Но «шизофреничность» уже носилась в воздухе. С самого начала века нарастало напряжение между религиозным консерватизмом и свободомыслием. По левую руку располагались либертины290
, верившие в индивидуальность сознания и симпатизировавшие всевозрастающему эмпиризму в науке, по правую – святоши с их несгибаемой верой в непреложность религиозных, королевских и социальных установлений и традиций. Мольер был частым гостем салонов, где встречались свободомыслящие люди, он восхищался эпикурейскими взглядами Гассенди291, главного выразителя новой философии в тогдашней Франции. Вряд ли можно усомниться в том, что интеллектуально он был близок либертинам.Однако к середине столетия движение свободной мысли стало испытывать все больше затруднений, как извне, так и изнутри. Очевидной социальной причиной таких затруднений было то, что многие аристократы – к ужасу более искренних вольнодумцев – плавно соскользнули от сомнений в авторитете Церкви к отрицанию всех моральных норм в целом. Самое слово «либертин», когда-то служившее просто обозначением, превратилось в обвинение. Вокруг Мольера существовало множество живых, реальных людей, образы которых он мог бы использовать, создавая своего Дон Жуана. Утверждают, что в основном прообразом его героя послужил принц де Конти, но добавились еще и черты других современных ему распутников – Генриха Лотарингского, де Варда, Бюсси, шевалье де Роклора (вот исток сцены с нищим). К 1653 году в обществе, после Фронды быстро терявшем свою открытость, тюрьма, ссылка, даже сожжение на костре сделали такой стиль жизни весьма опасным, и самые хитроумные псевдолибертины стали отказываться от философских обоснований собственного себялюбия и прятаться под маской лицемерной религиозности. Они осуществляли программу, эксплицитно выраженную еще одним кандидатом в прототипы Дон Жуана – кардиналом де Ретцем: «Грешить хитроумно – это самое страшное преступление перед Богом, но самое мудрое поведение в глазах общества».
Такова, следовательно, еще одна из шизофренических черт Мольера: расщепленность сознания вызвана тем, что он восхищается принципами свободомыслия, но не одобряет злоупотребления ими на практике (несомненно, еще и по личным причинам, в связи с горьким опытом своего собственного брака).
Ту же расщепленность сознания разделяет с ним и его покровитель – король. Движущей силой реакционного лагеря являлась La Compagnie du Tres Saint-Sacrament de l'Autel292
– общество, тайно основанное в 1629 году и остававшееся нелегальным еще два десятилетия. Это Общество, так сказать, ЦРУ за спиной Кабалы святош, стремилось повернуть все назад, возродить дух Трентского Собора293. Оно жаждало восстановления инквизиции во Франции и желало, чтобы судьбы французских королей и самой страны были отданы в руки Ватикана.
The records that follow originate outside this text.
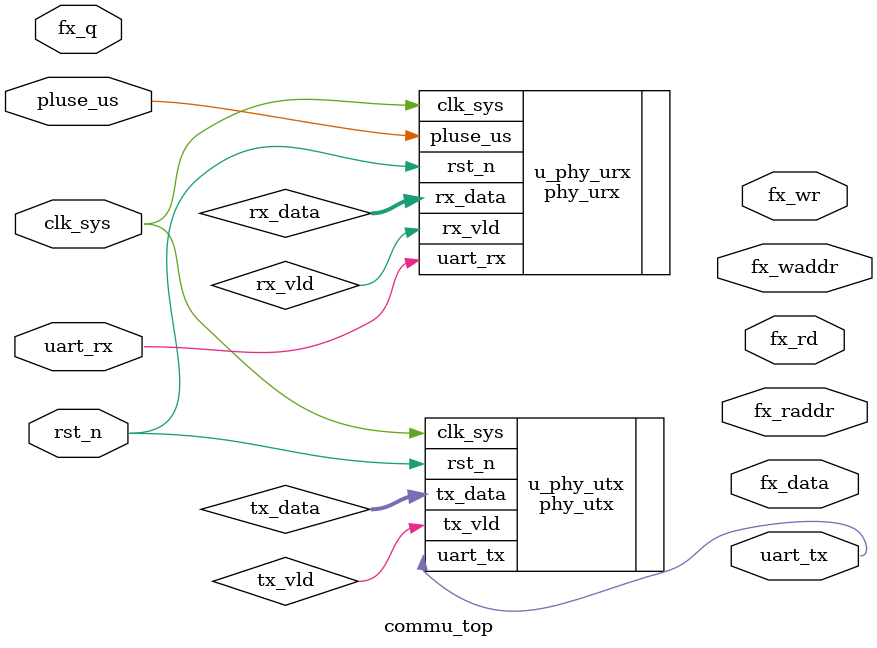
<source format=v>

module commu_top(
//uart slave
uart_tx,
uart_rx,
//fx bus
fx_waddr,
fx_wr,
fx_data,
fx_rd,
fx_raddr,
fx_q,
//clk rst
clk_sys,
pluse_us,
rst_n
);
//uart slave
output 	uart_tx;
input 	uart_rx;
//fx_bus
output 				fx_wr;
output [7:0]	fx_data;
output [31:0]	fx_waddr;
output [31:0]	fx_raddr;
output 				fx_rd;
input  [7:0]	fx_q;
//clk rst
input clk_sys;
input pluse_us;
input rst_n;
//-----------------------------------------
//-----------------------------------------


//--------- uart physical level ---------
wire [7:0] 	rx_data;
wire				rx_vld;
phy_urx u_phy_urx(
.uart_rx(uart_rx),
.rx_data(rx_data),
.rx_vld(rx_vld),
//clk rst
.clk_sys(clk_sys),
.pluse_us(pluse_us),
.rst_n(rst_n)
);


wire [7:0] 	tx_data;
wire				tx_vld;
phy_utx u_phy_utx(
.uart_tx(uart_tx),
.tx_data(tx_data),
.tx_vld(tx_vld),
//clk rst
.clk_sys(clk_sys),
.rst_n(rst_n)
);




endmodule


</source>
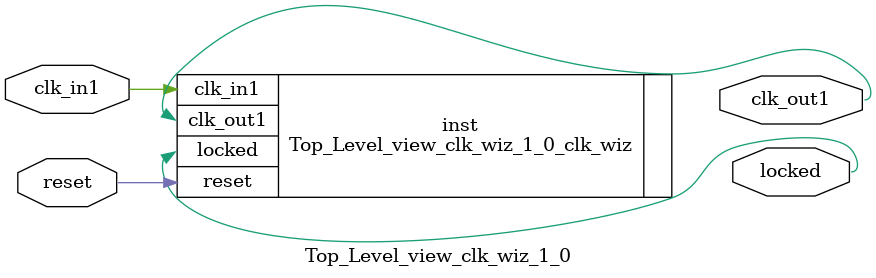
<source format=v>


`timescale 1ps/1ps

(* CORE_GENERATION_INFO = "Top_Level_view_clk_wiz_1_0,clk_wiz_v5_4_2_0,{component_name=Top_Level_view_clk_wiz_1_0,use_phase_alignment=true,use_min_o_jitter=false,use_max_i_jitter=false,use_dyn_phase_shift=false,use_inclk_switchover=false,use_dyn_reconfig=false,enable_axi=0,feedback_source=FDBK_AUTO,PRIMITIVE=MMCM,num_out_clk=1,clkin1_period=83.333,clkin2_period=10.0,use_power_down=false,use_reset=true,use_locked=true,use_inclk_stopped=false,feedback_type=SINGLE,CLOCK_MGR_TYPE=NA,manual_override=false}" *)

module Top_Level_view_clk_wiz_1_0 
 (
  // Clock out ports
  output        clk_out1,
  // Status and control signals
  input         reset,
  output        locked,
 // Clock in ports
  input         clk_in1
 );

  Top_Level_view_clk_wiz_1_0_clk_wiz inst
  (
  // Clock out ports  
  .clk_out1(clk_out1),
  // Status and control signals               
  .reset(reset), 
  .locked(locked),
 // Clock in ports
  .clk_in1(clk_in1)
  );

endmodule

</source>
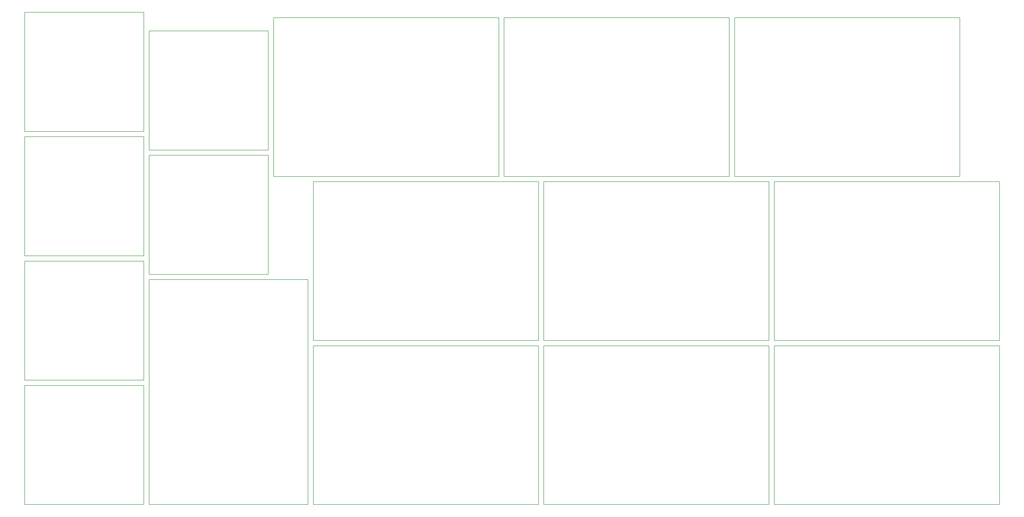
<source format=gbr>
G75*
G71*
%MOMM*%
%OFA0B0*%
%FSLAX53Y53*%
%IPPOS*%
%LPD*%
%ADD23C,0.14000*%
X0000000Y0000000D02*
G75*
G01*
%LPD*%
X0000000Y0045000D02*
D23*
X0045000Y0045000D01*
X0045000Y0000000D01*
X0000000Y0000000D01*
X0000000Y0045000D01*
X0047000Y0000000D02*
G75*
G01*
%LPD*%
X0047000Y0000000D02*
D23*
X0047000Y0085000D01*
X0107000Y0085000D01*
X0107000Y0000000D01*
X0047000Y0000000D01*
X0000000Y0047000D02*
G75*
G01*
%LPD*%
X0000000Y0047000D02*
D23*
X0000000Y0092000D01*
X0045000Y0092000D01*
X0045000Y0047000D01*
X0000000Y0047000D01*
X0109000Y0000000D02*
G75*
G01*
%LPD*%
X0109000Y0060000D02*
D23*
X0194000Y0060000D01*
X0194000Y0000000D01*
X0109000Y0000000D01*
X0109000Y0060000D01*
X0047000Y0087000D02*
G75*
G01*
%LPD*%
X0047000Y0087000D02*
D23*
X0047000Y0132000D01*
X0092000Y0132000D01*
X0092000Y0087000D01*
X0047000Y0087000D01*
X0109000Y0062000D02*
G75*
G01*
%LPD*%
X0109000Y0122000D02*
D23*
X0194000Y0122000D01*
X0194000Y0062000D01*
X0109000Y0062000D01*
X0109000Y0122000D01*
X0094000Y0124000D02*
G75*
G01*
%LPD*%
X0094000Y0184000D02*
D23*
X0179000Y0184000D01*
X0179000Y0124000D01*
X0094000Y0124000D01*
X0094000Y0184000D01*
X0047000Y0134000D02*
G75*
G01*
%LPD*%
X0047000Y0179000D02*
D23*
X0092000Y0179000D01*
X0092000Y0134000D01*
X0047000Y0134000D01*
X0047000Y0179000D01*
X0181000Y0124000D02*
G75*
G01*
%LPD*%
X0181000Y0184000D02*
D23*
X0266000Y0184000D01*
X0266000Y0124000D01*
X0181000Y0124000D01*
X0181000Y0184000D01*
X0000000Y0094000D02*
G75*
G01*
%LPD*%
X0000000Y0094000D02*
D23*
X0000000Y0139000D01*
X0045000Y0139000D01*
X0045000Y0094000D01*
X0000000Y0094000D01*
X0196000Y0000000D02*
G75*
G01*
%LPD*%
X0196000Y0060000D02*
D23*
X0281000Y0060000D01*
X0281000Y0000000D01*
X0196000Y0000000D01*
X0196000Y0060000D01*
X0196000Y0062000D02*
G75*
G01*
%LPD*%
X0196000Y0122000D02*
D23*
X0281000Y0122000D01*
X0281000Y0062000D01*
X0196000Y0062000D01*
X0196000Y0122000D01*
X0000000Y0141000D02*
G75*
G01*
%LPD*%
X0000000Y0141000D02*
D23*
X0000000Y0186000D01*
X0045000Y0186000D01*
X0045000Y0141000D01*
X0000000Y0141000D01*
X0268000Y0124000D02*
G75*
G01*
%LPD*%
X0268000Y0184000D02*
D23*
X0353000Y0184000D01*
X0353000Y0124000D01*
X0268000Y0124000D01*
X0268000Y0184000D01*
X0283000Y0000000D02*
G75*
G01*
%LPD*%
X0283000Y0060000D02*
D23*
X0368000Y0060000D01*
X0368000Y0000000D01*
X0283000Y0000000D01*
X0283000Y0060000D01*
X0283000Y0062000D02*
G75*
G01*
%LPD*%
X0283000Y0122000D02*
D23*
X0368000Y0122000D01*
X0368000Y0062000D01*
X0283000Y0062000D01*
X0283000Y0122000D01*
M02*

</source>
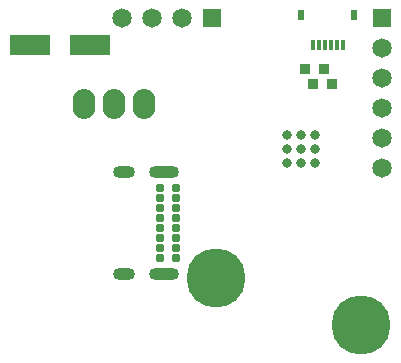
<source format=gbs>
G04*
G04 #@! TF.GenerationSoftware,Altium Limited,Altium Designer,23.10.1 (27)*
G04*
G04 Layer_Color=16711935*
%FSLAX25Y25*%
%MOIN*%
G70*
G04*
G04 #@! TF.SameCoordinates,13E47035-5D8A-42FE-96CF-1707A3A9F588*
G04*
G04*
G04 #@! TF.FilePolarity,Negative*
G04*
G01*
G75*
%ADD32R,0.01732X0.03701*%
%ADD33R,0.02126X0.03701*%
%ADD35R,0.03701X0.03701*%
%ADD49O,0.07638X0.10000*%
%ADD50C,0.03110*%
%ADD51R,0.06457X0.06457*%
%ADD52C,0.06457*%
%ADD53O,0.07244X0.04095*%
%ADD54O,0.10000X0.04095*%
%ADD55R,0.06457X0.06457*%
%ADD56C,0.19685*%
%ADD79R,0.13346X0.07047*%
%ADD80C,0.03162*%
D32*
X40157Y77559D02*
D03*
X38189D02*
D03*
X36220D02*
D03*
X42126D02*
D03*
X34252D02*
D03*
X32283D02*
D03*
D33*
X28346Y87402D02*
D03*
X46063D02*
D03*
D35*
X32283Y64567D02*
D03*
X38583D02*
D03*
X29528Y69685D02*
D03*
X35827D02*
D03*
D49*
X-24094Y57874D02*
D03*
X-34095D02*
D03*
X-44094D02*
D03*
D50*
X-18858Y13091D02*
D03*
X-13543Y29823D02*
D03*
Y26476D02*
D03*
Y23130D02*
D03*
Y19783D02*
D03*
Y16437D02*
D03*
Y13091D02*
D03*
Y9744D02*
D03*
Y6398D02*
D03*
X-18858Y6398D02*
D03*
X-18858Y9744D02*
D03*
X-18858Y16437D02*
D03*
Y19783D02*
D03*
Y23130D02*
D03*
X-18858Y26476D02*
D03*
X-18858Y29823D02*
D03*
D51*
X55118Y86378D02*
D03*
D52*
Y76378D02*
D03*
Y66378D02*
D03*
Y56378D02*
D03*
Y46378D02*
D03*
Y36378D02*
D03*
X-31417Y86614D02*
D03*
X-21417D02*
D03*
X-11417D02*
D03*
D53*
X-30709Y35138D02*
D03*
Y1083D02*
D03*
D54*
X-17402Y35138D02*
D03*
Y1083D02*
D03*
D55*
X-1417Y86614D02*
D03*
D56*
X0Y0D02*
D03*
X48425Y-15748D02*
D03*
D79*
X-41929Y77559D02*
D03*
X-62205D02*
D03*
D80*
X23622Y38189D02*
D03*
X33071D02*
D03*
Y47638D02*
D03*
X23622D02*
D03*
Y42913D02*
D03*
X33071D02*
D03*
X28346Y38189D02*
D03*
Y47638D02*
D03*
X28346Y42913D02*
D03*
M02*

</source>
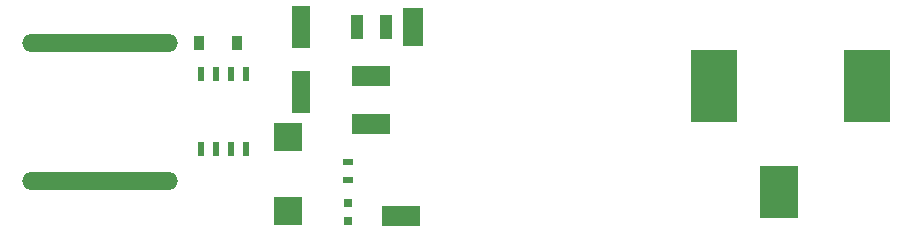
<source format=gtp>
G04 #@! TF.FileFunction,Paste,Top*
%FSLAX46Y46*%
G04 Gerber Fmt 4.6, Leading zero omitted, Abs format (unit mm)*
G04 Created by KiCad (PCBNEW 4.0.2+e4-6225~38~ubuntu15.04.1-stable) date Wed 22 Jun 2016 12:46:51 PM PDT*
%MOMM*%
G01*
G04 APERTURE LIST*
%ADD10C,0.100000*%
%ADD11R,1.600200X3.599180*%
%ADD12R,2.430000X2.370000*%
%ADD13R,0.910000X1.220000*%
%ADD14R,0.797560X0.797560*%
%ADD15R,1.140460X2.029460*%
%ADD16O,13.210000X1.520000*%
%ADD17R,0.900000X0.500000*%
%ADD18R,3.300000X1.700000*%
%ADD19R,1.700000X3.300000*%
%ADD20R,0.508000X1.143000*%
%ADD21R,3.900000X6.200000*%
%ADD22R,3.300000X4.400000*%
G04 APERTURE END LIST*
D10*
D11*
X136570000Y-92779180D03*
X136570000Y-98280820D03*
D12*
X135450000Y-102160000D03*
X135450000Y-108400000D03*
D13*
X127895000Y-94160000D03*
X131165000Y-94160000D03*
D14*
X140500000Y-109229300D03*
X140500000Y-107730700D03*
D15*
X143703960Y-92779180D03*
X141296040Y-92779180D03*
D16*
X119500000Y-94160000D03*
X119500000Y-105840000D03*
D17*
X140500000Y-105750000D03*
X140500000Y-104250000D03*
D18*
X142500000Y-101000000D03*
D19*
X146000000Y-92779180D03*
D18*
X142500000Y-97000000D03*
X145000000Y-108850000D03*
D20*
X128095000Y-96825000D03*
X129365000Y-96825000D03*
X130635000Y-96825000D03*
X131905000Y-96825000D03*
X131905000Y-103175000D03*
X130635000Y-103175000D03*
X129365000Y-103175000D03*
X128095000Y-103175000D03*
D21*
X171550000Y-97800000D03*
X184450000Y-97800000D03*
D22*
X177000000Y-106800000D03*
M02*

</source>
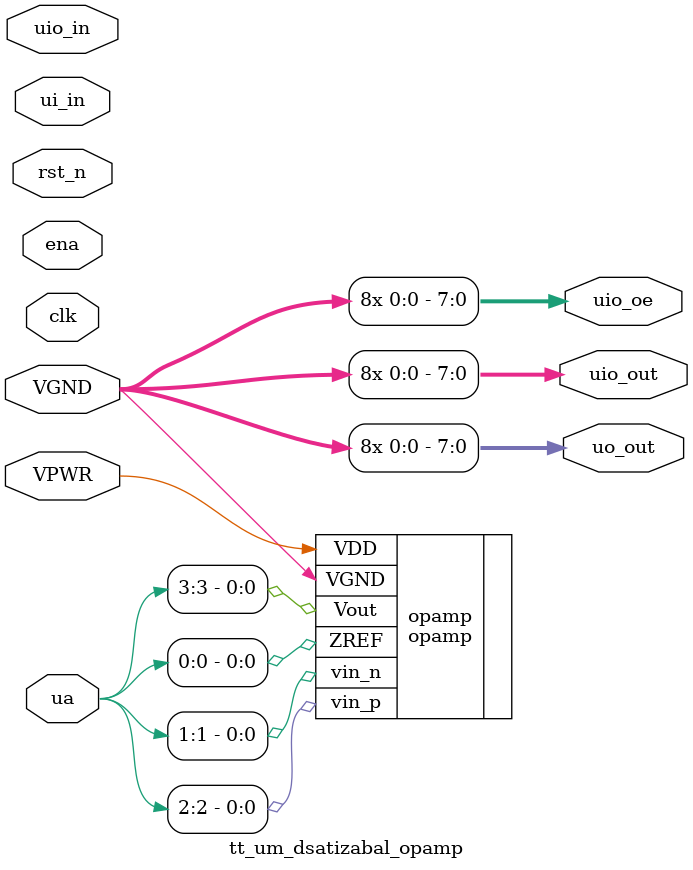
<source format=v>

`default_nettype none


module tt_um_dsatizabal_opamp (
    input  wire       VGND,
    input  wire       VPWR,
    input  wire [7:0] ui_in,    // Dedicated inputs
    output wire [7:0] uo_out,   // Dedicated outputs
    input  wire [7:0] uio_in,   // IOs: Input path
    output wire [7:0] uio_out,  // IOs: Output path
    output wire [7:0] uio_oe,   // IOs: Enable path (active high: 0=input, 1=output)
    inout  wire [7:0] ua, // analog pins
    input  wire       ena,      // will go high when the design is enabled
    input  wire       clk,      // clock
    input  wire       rst_n     // reset_n - low to reset
);

    opamp opamp (
    .VDD(VPWR),
    .VGND(VGND),
    .ZREF(ua[0]),
    .vin_n(ua[1]),
    .vin_p(ua[2]),
    .Vout(ua[3]),
    );

    // ties for the output enables
    assign uo_out[0] = VGND;
    assign uo_out[1] = VGND;
    assign uo_out[2] = VGND;
    assign uo_out[3] = VGND;
    assign uo_out[4] = VGND;
    assign uo_out[5] = VGND;
    assign uo_out[6] = VGND;
    assign uo_out[7] = VGND;

    assign uio_out[0] = VGND;
    assign uio_out[1] = VGND;
    assign uio_out[2] = VGND;
    assign uio_out[3] = VGND;
    assign uio_out[4] = VGND;
    assign uio_out[5] = VGND;
    assign uio_out[6] = VGND;
    assign uio_out[7] = VGND;

    assign uio_oe[0] = VGND;
    assign uio_oe[1] = VGND;
    assign uio_oe[2] = VGND;
    assign uio_oe[3] = VGND;
    assign uio_oe[4] = VGND;
    assign uio_oe[5] = VGND;
    assign uio_oe[6] = VGND;
    assign uio_oe[7] = VGND;

endmodule

</source>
Под неплотным прикрытием благотворительных трудов Общество (получившее мощную поддержку при дворе со стороны королевы-матери, Анны Австрийской) вело всяческие интриги и устраивало тайные заговоры против политики Мазарини и Людовика XIV. Одной из его целей было установление в стране католицизма испанского типа; важная роль отводилась светскому наставнику в вере (роль Тартюфа) в каждой зажиточной семье. В международных делах это религиозно-политическое правое крыло выступало за союз с Испанией и войну с Англией – что в тот период было совершенно противоположно намерениям короля. Во всяком случае, особенно после ссоры с папой по протокольным вопросам в 1662 году, Людовик XIV был все меньше и меньше расположен терпеть заальпийское вмешательство в собственные – французские – дела.С точки зрения политической он поэтому терпимо относился к некоторым проявлениям свободомыслия, а тем более – к своему великому драматургу. Но его покровительство было далеко не бескорыстным, и вовсе не таким уж широким. Король оказался слабоват в некоторых других направлениях, в том числе и собственной мысли, поскольку всегда обвинял Фронду в либертинстве. Короче говоря, Людовик был весьма уязвим для критики справа и, как полагают, сам приказал Мольеру убрать сцену с нищим после второго представления «Дон Жуана». Несмотря на то что в конце концов король разрешил (через несколько лет после смерти матери в 1666 году) снова поставить «Тартюфа» в 1669, «Дон Жуан» прощения так и не получил.